TÂCHE A - Comment rendre en anglais cette phrase de l'extrait sur l'amitié selon Montaigne : « Si l'on me presse de dire pourquoi je l'aimais, je sens que cela ne peut s'exprimer qu'en répondant : Parce que c'était lui, parce que c'était moi. » ?
TÂCHE B - D'après l'extrait sur l'amitié selon Montaigne, où se dresse la statue de Michel de Montaigne ?
TÂCHE C - Résumez plus brièvement le paragraphe de l'extrait sur l'amitié selon Montaigne qui commence par « Au demeurant, ce que nous appelons », en conservant ses idées principales.

===== EXTRAIT SOURCE =====

L'amitié selon Montaigne (1/2).

Publié par Daniel Guillon-Legeay  - Catégories :  #ETHIQUE, #Montaigne, #La Boétie, #Amitié, #iPhilo, #Autrui

Statue de Michel de Montaigne, rue des Ecoles (face à la Sorbonne), Paris.

Statue de Michel de Montaigne, rue des Ecoles (face à la Sorbonne), Paris.

 

PARTIE 1/2.

 

Texte de Montaigne.

 

« Au  demeurant, ce que nous appelons d’ordinaire amis et amitiés, ce ne sont que des relations familières nouées par quelque circonstance ou par utilité, et par lesquelles nos âmes sont liées. Dans l’amitié dont je parle, elles s’unissent et se confondent de façon si complète qu’elles effacent et font disparaître la couture qui les a jointes. Si l’on me presse de dire pourquoi je l’aimais, je sens que cela ne peut s’exprimer qu’en répondant : Parce que c’était lui, parce que c’était moi.

===== DONNÉES AFFICHÉES =====

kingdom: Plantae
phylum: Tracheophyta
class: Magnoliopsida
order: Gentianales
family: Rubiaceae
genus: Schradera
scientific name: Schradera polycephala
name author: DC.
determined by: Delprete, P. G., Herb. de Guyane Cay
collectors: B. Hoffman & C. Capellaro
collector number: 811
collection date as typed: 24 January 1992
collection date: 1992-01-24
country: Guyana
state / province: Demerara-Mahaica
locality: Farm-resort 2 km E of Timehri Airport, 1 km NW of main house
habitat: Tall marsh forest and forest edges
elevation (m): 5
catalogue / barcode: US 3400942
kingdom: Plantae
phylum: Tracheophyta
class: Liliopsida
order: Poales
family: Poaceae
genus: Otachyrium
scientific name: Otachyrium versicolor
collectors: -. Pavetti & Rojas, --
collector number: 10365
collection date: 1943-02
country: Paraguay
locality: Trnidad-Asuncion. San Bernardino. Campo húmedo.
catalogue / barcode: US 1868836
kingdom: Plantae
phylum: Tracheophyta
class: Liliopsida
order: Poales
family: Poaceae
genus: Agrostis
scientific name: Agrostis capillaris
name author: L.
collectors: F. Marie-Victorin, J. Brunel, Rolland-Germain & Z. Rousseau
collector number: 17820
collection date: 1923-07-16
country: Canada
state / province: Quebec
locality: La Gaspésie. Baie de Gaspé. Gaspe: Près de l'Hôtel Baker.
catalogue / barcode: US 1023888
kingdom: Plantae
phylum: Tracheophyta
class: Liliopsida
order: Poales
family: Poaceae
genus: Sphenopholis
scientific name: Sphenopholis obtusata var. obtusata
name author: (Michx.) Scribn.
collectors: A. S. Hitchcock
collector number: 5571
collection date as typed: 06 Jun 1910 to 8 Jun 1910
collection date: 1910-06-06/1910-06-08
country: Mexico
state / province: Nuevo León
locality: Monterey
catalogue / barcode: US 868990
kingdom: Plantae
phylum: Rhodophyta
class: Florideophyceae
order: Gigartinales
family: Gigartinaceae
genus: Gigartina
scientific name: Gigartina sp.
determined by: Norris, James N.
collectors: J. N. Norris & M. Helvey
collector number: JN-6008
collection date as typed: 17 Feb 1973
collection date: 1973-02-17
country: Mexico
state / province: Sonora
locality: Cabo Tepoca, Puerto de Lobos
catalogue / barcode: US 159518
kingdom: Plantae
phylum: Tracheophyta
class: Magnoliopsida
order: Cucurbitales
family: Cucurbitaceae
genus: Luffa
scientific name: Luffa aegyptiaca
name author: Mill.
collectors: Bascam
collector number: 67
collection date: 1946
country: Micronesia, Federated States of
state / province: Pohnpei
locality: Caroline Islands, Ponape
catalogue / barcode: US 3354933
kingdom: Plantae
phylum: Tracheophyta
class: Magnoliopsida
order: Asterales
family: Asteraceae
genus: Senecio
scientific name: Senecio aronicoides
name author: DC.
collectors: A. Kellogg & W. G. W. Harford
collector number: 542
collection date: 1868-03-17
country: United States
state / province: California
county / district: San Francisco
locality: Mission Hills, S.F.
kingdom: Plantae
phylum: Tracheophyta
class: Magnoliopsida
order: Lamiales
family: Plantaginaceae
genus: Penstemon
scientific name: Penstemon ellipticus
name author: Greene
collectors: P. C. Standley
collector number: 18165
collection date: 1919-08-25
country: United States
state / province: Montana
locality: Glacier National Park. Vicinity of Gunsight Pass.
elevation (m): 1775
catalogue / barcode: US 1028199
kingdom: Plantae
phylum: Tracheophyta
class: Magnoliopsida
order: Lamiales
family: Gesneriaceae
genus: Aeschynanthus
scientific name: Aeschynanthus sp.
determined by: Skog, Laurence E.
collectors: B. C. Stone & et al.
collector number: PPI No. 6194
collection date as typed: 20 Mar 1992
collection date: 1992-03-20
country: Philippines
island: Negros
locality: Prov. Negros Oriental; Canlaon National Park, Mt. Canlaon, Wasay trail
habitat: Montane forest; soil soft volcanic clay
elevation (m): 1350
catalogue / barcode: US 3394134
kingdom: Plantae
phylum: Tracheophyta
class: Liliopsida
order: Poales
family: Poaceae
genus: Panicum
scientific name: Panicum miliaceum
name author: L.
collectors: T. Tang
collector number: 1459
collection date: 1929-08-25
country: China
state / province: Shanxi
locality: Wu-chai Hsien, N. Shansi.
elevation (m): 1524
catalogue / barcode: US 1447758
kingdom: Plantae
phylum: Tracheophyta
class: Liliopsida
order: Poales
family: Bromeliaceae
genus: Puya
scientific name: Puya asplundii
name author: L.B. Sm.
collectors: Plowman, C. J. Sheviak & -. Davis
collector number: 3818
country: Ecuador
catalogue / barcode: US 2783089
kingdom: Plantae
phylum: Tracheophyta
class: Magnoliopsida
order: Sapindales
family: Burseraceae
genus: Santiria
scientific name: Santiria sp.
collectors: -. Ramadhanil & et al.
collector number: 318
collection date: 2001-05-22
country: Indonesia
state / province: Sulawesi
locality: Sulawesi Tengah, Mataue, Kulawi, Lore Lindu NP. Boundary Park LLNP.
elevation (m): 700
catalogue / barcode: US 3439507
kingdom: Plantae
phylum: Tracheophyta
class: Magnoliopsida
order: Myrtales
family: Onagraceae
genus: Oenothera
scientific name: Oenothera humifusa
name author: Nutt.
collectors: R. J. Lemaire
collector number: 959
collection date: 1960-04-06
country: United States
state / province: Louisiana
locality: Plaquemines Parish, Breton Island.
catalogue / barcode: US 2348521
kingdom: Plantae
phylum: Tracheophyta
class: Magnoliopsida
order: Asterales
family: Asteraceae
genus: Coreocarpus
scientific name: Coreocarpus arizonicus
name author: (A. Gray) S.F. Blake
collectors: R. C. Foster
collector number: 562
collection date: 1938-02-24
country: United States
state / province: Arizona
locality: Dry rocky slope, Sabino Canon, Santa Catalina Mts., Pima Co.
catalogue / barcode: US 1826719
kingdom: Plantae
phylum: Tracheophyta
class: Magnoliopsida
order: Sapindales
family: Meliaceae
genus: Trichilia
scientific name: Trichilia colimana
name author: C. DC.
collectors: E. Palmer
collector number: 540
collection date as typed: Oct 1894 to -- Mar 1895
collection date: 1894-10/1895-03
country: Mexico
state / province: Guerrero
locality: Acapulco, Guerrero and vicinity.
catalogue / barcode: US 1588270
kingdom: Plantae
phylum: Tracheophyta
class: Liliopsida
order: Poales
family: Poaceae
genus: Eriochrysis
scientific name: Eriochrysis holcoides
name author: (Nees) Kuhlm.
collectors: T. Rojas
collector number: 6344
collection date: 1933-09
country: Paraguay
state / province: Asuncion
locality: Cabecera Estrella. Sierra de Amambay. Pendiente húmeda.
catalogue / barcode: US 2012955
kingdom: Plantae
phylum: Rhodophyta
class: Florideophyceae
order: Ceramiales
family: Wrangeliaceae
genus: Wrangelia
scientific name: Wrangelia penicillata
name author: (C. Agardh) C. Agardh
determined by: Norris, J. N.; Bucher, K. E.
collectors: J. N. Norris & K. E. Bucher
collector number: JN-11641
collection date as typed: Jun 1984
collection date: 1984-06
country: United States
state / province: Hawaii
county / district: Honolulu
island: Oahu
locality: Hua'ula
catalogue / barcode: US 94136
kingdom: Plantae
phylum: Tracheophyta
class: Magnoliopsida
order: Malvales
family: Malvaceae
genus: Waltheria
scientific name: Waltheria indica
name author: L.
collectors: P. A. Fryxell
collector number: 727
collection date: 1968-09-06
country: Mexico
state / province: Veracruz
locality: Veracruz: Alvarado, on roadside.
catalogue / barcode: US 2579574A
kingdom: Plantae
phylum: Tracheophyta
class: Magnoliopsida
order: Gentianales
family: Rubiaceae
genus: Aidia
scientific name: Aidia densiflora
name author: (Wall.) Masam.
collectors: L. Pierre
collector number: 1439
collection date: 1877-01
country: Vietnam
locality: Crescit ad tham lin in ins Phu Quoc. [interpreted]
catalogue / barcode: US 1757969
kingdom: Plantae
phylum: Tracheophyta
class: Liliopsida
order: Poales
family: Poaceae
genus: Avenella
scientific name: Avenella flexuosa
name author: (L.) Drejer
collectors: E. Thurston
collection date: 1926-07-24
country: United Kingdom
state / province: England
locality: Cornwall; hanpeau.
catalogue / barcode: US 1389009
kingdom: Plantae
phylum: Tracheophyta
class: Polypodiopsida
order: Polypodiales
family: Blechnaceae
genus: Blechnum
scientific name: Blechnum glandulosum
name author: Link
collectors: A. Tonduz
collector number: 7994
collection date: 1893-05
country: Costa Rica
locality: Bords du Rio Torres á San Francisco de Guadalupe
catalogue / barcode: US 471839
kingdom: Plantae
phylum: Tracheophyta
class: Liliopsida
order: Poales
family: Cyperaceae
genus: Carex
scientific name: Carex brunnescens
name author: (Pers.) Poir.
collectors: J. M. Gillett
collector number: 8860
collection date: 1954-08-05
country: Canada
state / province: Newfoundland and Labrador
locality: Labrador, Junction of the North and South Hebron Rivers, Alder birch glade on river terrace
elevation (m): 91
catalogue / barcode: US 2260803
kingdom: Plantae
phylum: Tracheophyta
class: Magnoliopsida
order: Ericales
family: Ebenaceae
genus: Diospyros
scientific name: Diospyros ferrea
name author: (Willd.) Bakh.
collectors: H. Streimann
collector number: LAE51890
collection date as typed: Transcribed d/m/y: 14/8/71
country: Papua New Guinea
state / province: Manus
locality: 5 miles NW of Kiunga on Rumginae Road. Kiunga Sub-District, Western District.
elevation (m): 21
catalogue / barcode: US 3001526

=====

RÉSULTAT A - If I am pressed to say why I loved him, I feel that it can only be expressed by answering: Because it was him, because it was me.

RÉSULTAT B - Rue des Ecoles, face à la Sorbonne, à Paris.

RÉSULTAT C - Ce qu'on nomme d'ordinaire amitié n'est qu'une relation familière, née d'une circonstance ou de l'utilité, qui lie les âmes. Dans l'amitié dont parle Montaigne, au contraire, les âmes se fondent si complètement que toute trace de leur jonction disparaît. Pour expliquer pourquoi il aimait son ami, il ne peut que répondre : « Parce que c'était lui, parce que c'était moi. »